Depardieu and Masliah bring to Simon and Rachel understated portrayals of absolute concentration and passion. Depardieu’s God is deep-voiced, and trench-coated like Bogart--that is, if he actually manifests himself as one is tempted to believe he does.

As ferociously demanding as “Helas Pour Moi” is, it is not without Godard’s characteristically dry, throwaway humor. Amid a plethora of religious and philosophical propositions, one line pretty much summons up the bemused, confounding spirit of the enterprise: “All the perfumes of Araby cannot remove a nonexistent stain.”
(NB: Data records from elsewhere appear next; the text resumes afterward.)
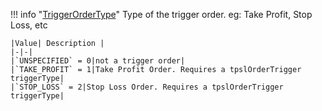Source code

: !!! info "[TriggerOrderType](/../../schemas/trigger_order_type)"
    Type of the trigger order. eg: Take Profit, Stop Loss, etc<br>

    |Value| Description |
    |-|-|
    |`UNSPECIFIED` = 0|not a trigger order|
    |`TAKE_PROFIT` = 1|Take Profit Order. Requires a tpslOrderTrigger triggerType|
    |`STOP_LOSS` = 2|Stop Loss Order. Requires a tpslOrderTrigger triggerType|
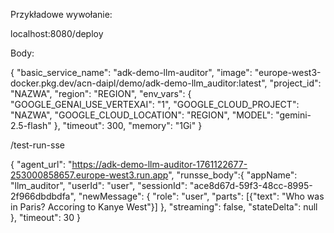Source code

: Przykładowe wywołanie:



localhost:8080/deploy



Body:


{
  "basic_service_name": "adk-demo-llm-auditor",
  "image": "europe-west3-docker.pkg.dev/acn-daipl/demo/adk-demo-llm_auditor:latest",
  "project_id": "NAZWA",
  "region": "REGION",
  "env_vars": {
    "GOOGLE_GENAI_USE_VERTEXAI": "1",
    "GOOGLE_CLOUD_PROJECT": "NAZWA",
    "GOOGLE_CLOUD_LOCATION": "REGION",
    "MODEL": "gemini-2.5-flash"
  },
  "timeout": 300,
  "memory": "1Gi"
}


/test-run-sse


{
  "agent_url": "https://adk-demo-llm-auditor-1761122677-253000858657.europe-west3.run.app",
  "runsse_body":{
  "appName": "llm_auditor",
  "userId": "user",
  "sessionId": "ace8d67d-59f3-48cc-8995-2f966dbdbdfa",
  "newMessage": {
    "role": "user",
    "parts": [{"text": "Who was in Paris? Accoring to Kanye West"}]
  },
  "streaming": false,
  "stateDelta": null
},
  "timeout": 30
}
* MPAA rating: Unrated. Times guidelines: It includes some nudity, adult themes and style of the utmost complexity.

‘Helas Pour Moi’

Gerard Depardieu: Simon Donnadieu

Laurence Masliah: Rachel Donnadieu

Bernard Verley: Abraham Klimt

Jean-Louis Loca: Max Mercure

A Cinema Parallel release of a Franco-Swiss co-production: Vega Film AG (Zurich)/Les Films Alain Sarde (Paris). Writer-director-editor Jean-Luc Godard. Producer Ruth Waldburger. Cinematographer Caroline Champtier. In French with English subtitles. Running time: 1 hour, 41 minutes.